Verbesserte Energieeffizienz dank bedarfsoptimierter Ventilatoren­steuerung
Die Integration der Momentanwerte des Partikelzählers erlaubt eine optimierte Steuerung der Ventilatoren. Die Drehzahl der Zu- und Abluftventilatoren wird unter Berücksichtigung der Mindest-Luftwechselrate und Partikelkonzentration im Reinraum dem tatsächlichen Bedarf angepasst. Damit wird die Energieeffizienz der Anlage verbessert.

Eine Einheit für alle erforderlichen Funktionalitäten
Mit der kompakten Monitoring-Lösung „Compact Monitoring Technology" (CMT) hat Siemens eine geprüfte Systemlösung entwickelt, die alle erforderlichen Funktionalitäten wie Temperatur, relative Feuchte, Differenzdruck und Partikelzählung in einerkompakten Einheit vereint. CMT ist damit eine einfache Lösung zur Erfüllung der regulatorischen Vorgaben der Reinraumumgebung.

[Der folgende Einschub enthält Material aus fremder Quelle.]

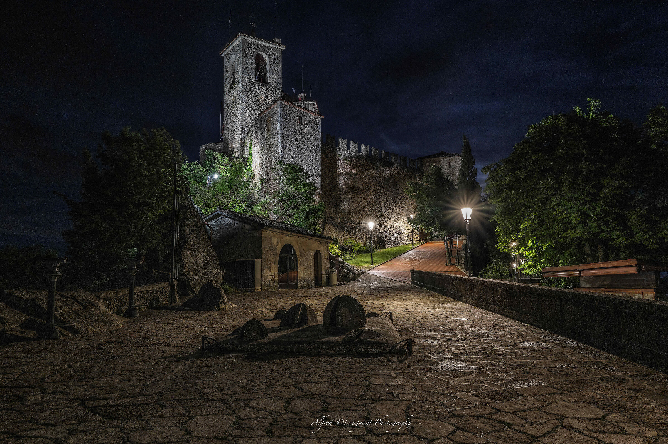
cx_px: 334
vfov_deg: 46.3
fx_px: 519
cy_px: 222
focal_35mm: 28
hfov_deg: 65.5
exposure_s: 8
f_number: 13
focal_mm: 28
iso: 200
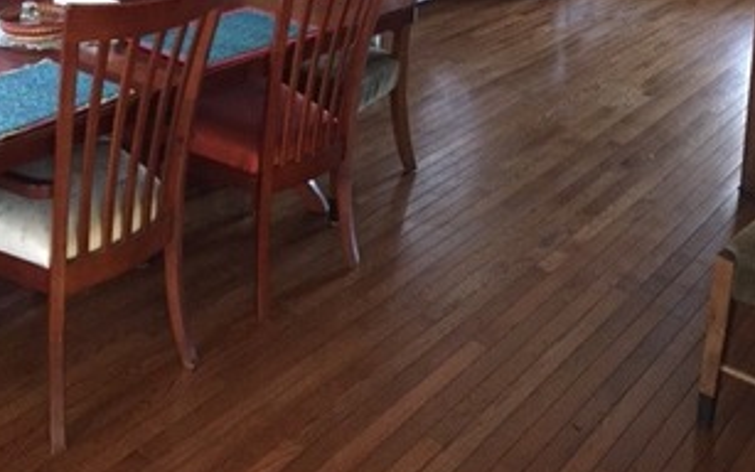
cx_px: 352
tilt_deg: -9.2
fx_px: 988
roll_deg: -1.9
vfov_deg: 24.4
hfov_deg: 41.8
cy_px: -91
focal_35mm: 48
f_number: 2.2
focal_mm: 4.15
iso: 250
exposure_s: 1/15
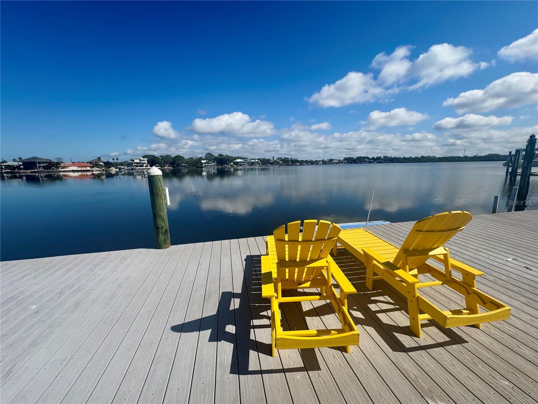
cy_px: 202
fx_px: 218
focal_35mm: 14
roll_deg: +0.6
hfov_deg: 102.1
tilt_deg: -10.5
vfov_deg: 85.7
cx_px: 269
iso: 50
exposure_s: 1/4132
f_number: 2.2
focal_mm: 2.22
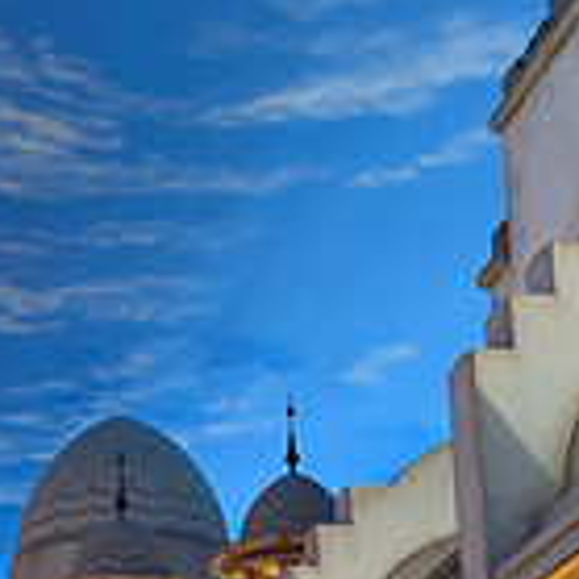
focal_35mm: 96
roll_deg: -0.3
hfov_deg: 17.8
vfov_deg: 17.5
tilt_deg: +16.5
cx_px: 60
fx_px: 1817
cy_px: 629
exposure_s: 1/40
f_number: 1.8
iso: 320
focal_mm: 4.25
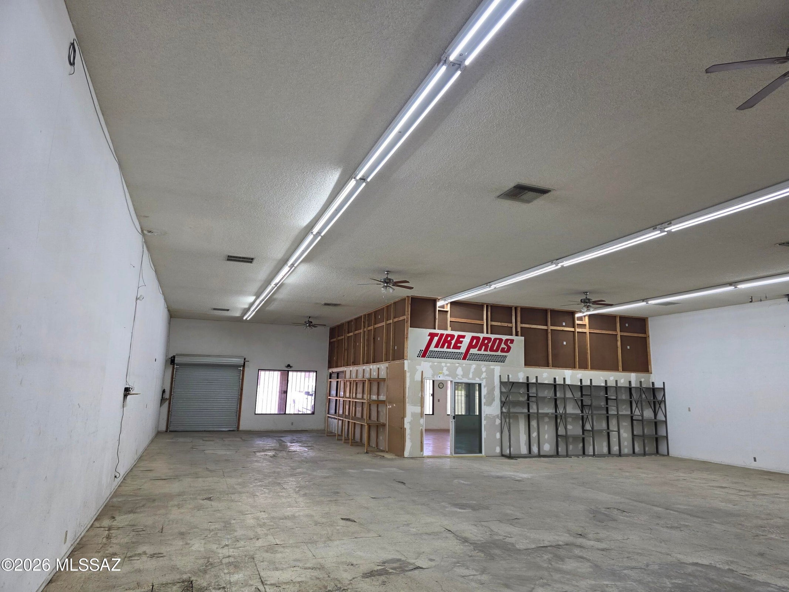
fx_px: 524
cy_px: 296
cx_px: 394
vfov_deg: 58.9
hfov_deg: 73.9
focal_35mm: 23
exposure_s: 1/120
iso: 80
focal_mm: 6.3
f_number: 1.7
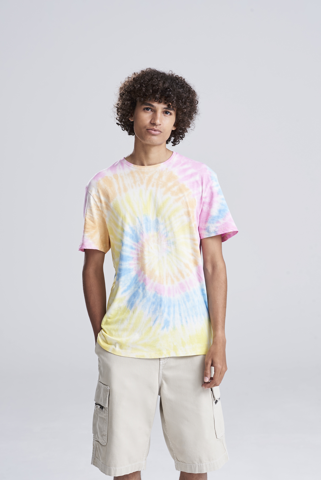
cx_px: 160
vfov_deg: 19.4
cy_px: 240
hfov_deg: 13.1
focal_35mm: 105
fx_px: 1403
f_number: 10
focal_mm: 105
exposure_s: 1/160
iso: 400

Die Serienlösung wird vorgefertigt, vorinstalliert und vorgetestet geliefert. Dies minimiert den Installationsaufwand für die exakte Anpassung an die spezifischen Bedürfnisse des Betreibers und seiner Produktionsumgebung. So vereinfacht sich die Einhaltung der regulatorischen Vorschriften erheblich, gleichzeitig sinken Zeitaufwand, Kosten und Risiken auf dem Weg zum validierten Monitoring deutlich.
Ähnlich einem „Fahrtenschreiber" erfasst CMT die kritischen Parameter zuverlässig, verhindert mögliche Manipulationen und stellt die Daten langfristig zur Verfügung. Dazu zählen Temperatur-, Feuchte- und Differenzdruckmessungen, aber auch Partikelzähler, Zutrittskontrollen und die Über­wachung empfindlicher Geräte.
CMT basiert auf dem Gebäudeautomationssystem Siemens Desigo. In einem vorkonfigurierten Schaltschrank befinden sich alle Elemente, die für die validierte Datenaufzeichnung erforderlich sind. Dazu gehören ein Industrie-PC, auf dem die gesamte Software für den Betrieb installiert ist, sowie ein Audit-Trail zur Protokollierung aller Modifikationen am System. Eine Microsoft-SQL-Datenbank sorgt für die zuverlässige und zu 21 CFR Part 11 konforme Speicherung der sensiblen Daten.
Die Bedienung erfolgt entweder über ein eingebautes Touch Panel, einen separaten Monitor mit Tastatur und Maus oder über das Netzwerk mit einer Remote-Verbindung. Der Benutzer kann intuitiv auf alle Kanäle des „Fahrtenschreibers" zugreifen und sich umfangreiche Berichte über alle Parameter anzeigen und ausdrucken lassen.